Her mom pressed her to pick a date for Noah’s parents to come see their grandchild, but Harper put her off each time the subject came up. The last time she’d seen them had been at Noah’s funeral, and facing them again would bring back that awful day.

She felt detached, as if the birth had cut her tether to reality. She bathed and ate and did the minimum amount of work to keep Ben happy and growing. Her mom picked up the slack, giving Ben the cuddles and attention Harper couldn’t spare.

Adele stopped by, ostensibly for a social call, but unlike Ben, Harper hadn’t been born almost yesterday. Her mom showed Ben off to Adele, who cooed and kissed cheeks that had already grown chubbier.

After Harper put Ben down for a nap in the crib next to her bed, she lay down, too, savoring the silence. Adele knocked softly and poked her head around the door before Harper could respond or pretend to be sleeping.

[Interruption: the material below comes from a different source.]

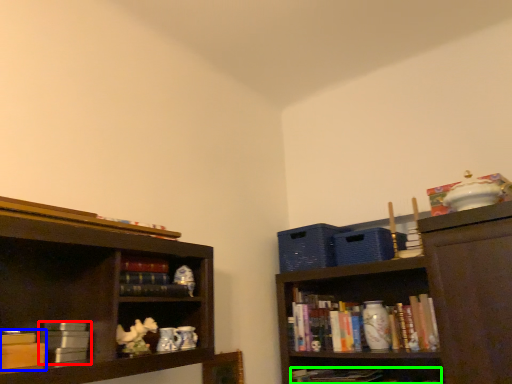
Question: Which is farther away from book (highlighted by a red box)? book (highlighted by a blue box) or book (highlighted by a green box)?

Choices:
 (A) book
 (B) book

Answer: (B)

She glided across the carpet with a grace that was becoming a lost art and arranged herself on the side of the bed. “Most women suffer from some level of postpartum depression, darlin’.”

“I know.” She remembered the chapter in her baby user’s manual. “That’s not what this is, though.”

Adele gazed toward Ben. “Maybe not entirely, but the hormones could be amplifying your grief. I can’t imagine what you’ve been through on top of giving birth. There’s no shame in asking for help.”

“I don’t need help.” Harper stared toward the window. “I’m tired.”

“Of course.” Adele patted her hand and slipped out the door, but not before casting a worried look over her shoulder. Harper ignored the little voice in her head that wondered if Adele was right and drifted into the only solace she had left—sleep.

Three weeks after coming home from the hospital, she was jerked from a dream about Noah by Ben’s soft mewling. It was dark outside, and she pulled a pillow over her head. Would she ever get a decent night’s sleep again?

His mewl turned into a cry. Her body responded without her moving, her breasts leaking and aching. She hated the fact that her body no longer belonged to her but to the baby. Ben’s cry ratcheted up another few decibels. Better to respond before DEFCON 1 was reached.